● **What needs to be done**:
An exact copy of the entries is required, excluding any pictures.

── Records shown

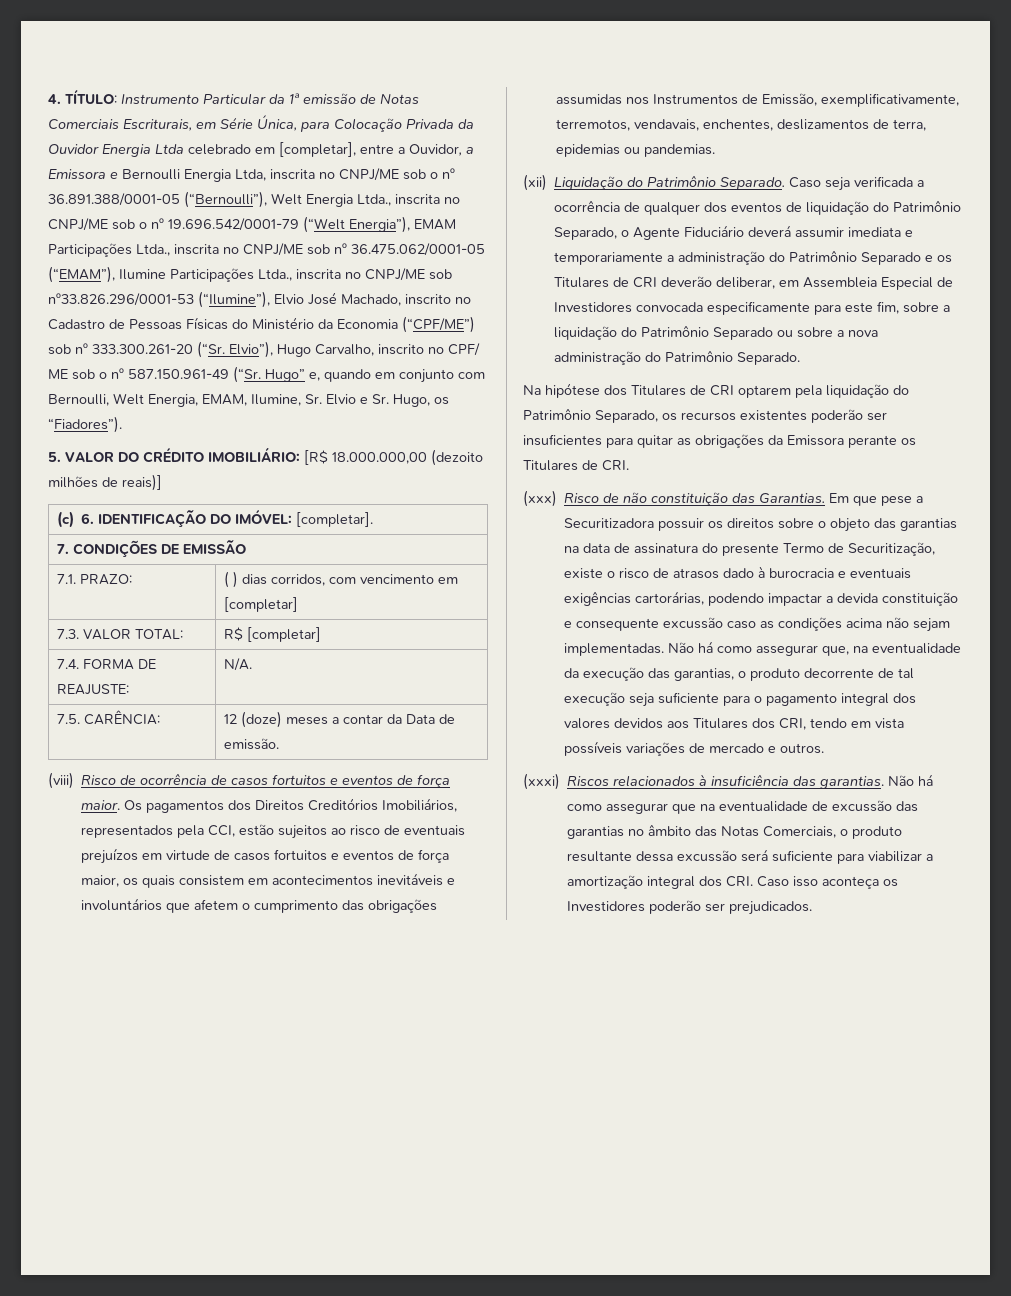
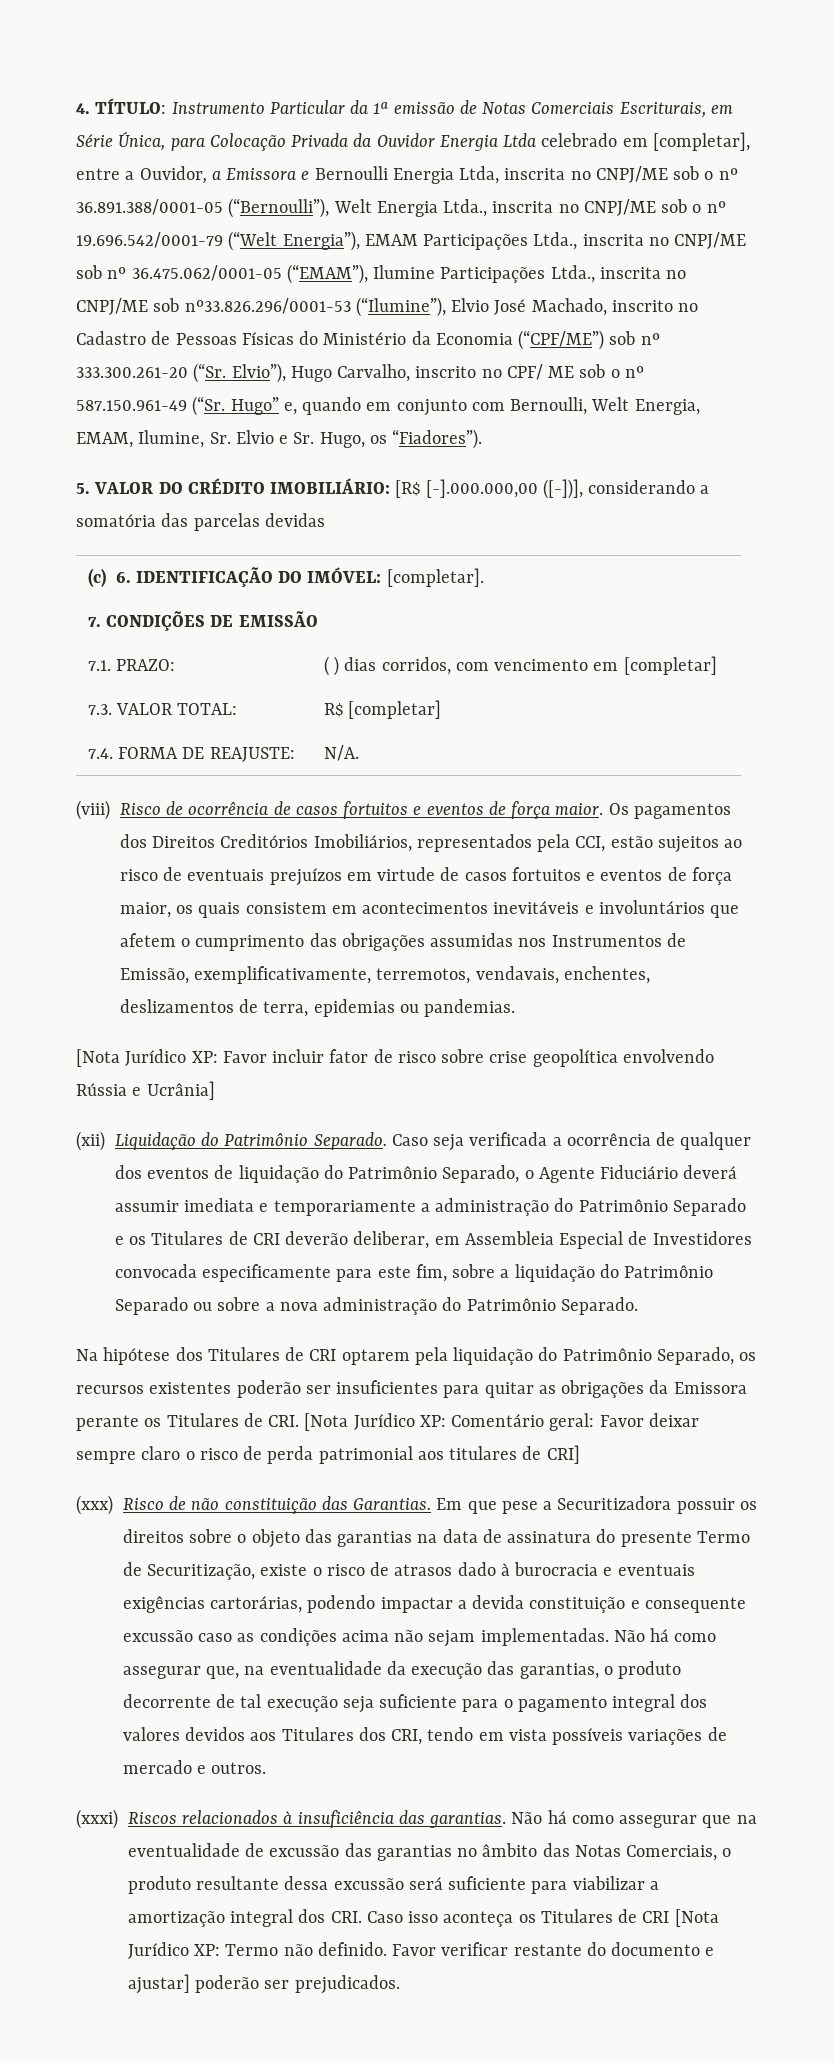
[332,449,483,466] [48,474,162,491] 18.000.000,00 (dezoito milhões de reais)] -> [425,479,710,499] [76,513,325,531] [-].000.000,00 ([-])], considerando a somatória das parcelas devidas
[56,710,160,725] [223,711,455,728] [223,738,279,750] // 7.5. CARÊNCIA: | 12 (doze) meses a contar da Data de emissão. -> (359, 753) none
(716, 150) none -> [76,1049,714,1067] [76,1081,215,1100] // [Nota Jurídico XP: Favor incluir fator de risco sobre crise geopolítica envolvendo Rússia e Ucrânia]
(629, 465) none -> [304,1413,699,1431] [76,1445,580,1464] [Nota Jurídico XP: Comentário geral: Favor deixar sempre claro o risco de perda patrimonial aos titulares de CRI]
[567,901,646,912] Investidores -> [540,1909,719,1927] [127,1942,715,1959] [127,1974,190,1994] Titulares de CRI [Nota Jurídico XP: Termo não definido. Favor verificar restante do documento e ajustar]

────

● **Solution for this exercise**:
[332,449,483,466] [48,474,162,491] 18.000.000,00 (dezoito milhões de reais)] -> [425,479,710,499] [76,513,325,531] [-].000.000,00 ([-])], considerando a somatória das parcelas devidas
[56,710,160,725] [223,711,455,728] [223,738,279,750] // 7.5. CARÊNCIA: | 12 (doze) meses a contar da Data de emissão. -> (359, 753) none
(716, 150) none -> [76,1049,714,1067] [76,1081,215,1100] // [Nota Jurídico XP: Favor incluir fator de risco sobre crise geopolítica envolvendo Rússia e Ucrânia]
(629, 465) none -> [304,1413,699,1431] [76,1445,580,1464] [Nota Jurídico XP: Comentário geral: Favor deixar sempre claro o risco de perda patrimonial aos titulares de CRI]
[567,901,646,912] Investidores -> [540,1909,719,1927] [127,1942,715,1959] [127,1974,190,1994] Titulares de CRI [Nota Jurídico XP: Termo não definido. Favor verificar restante do documento e ajustar]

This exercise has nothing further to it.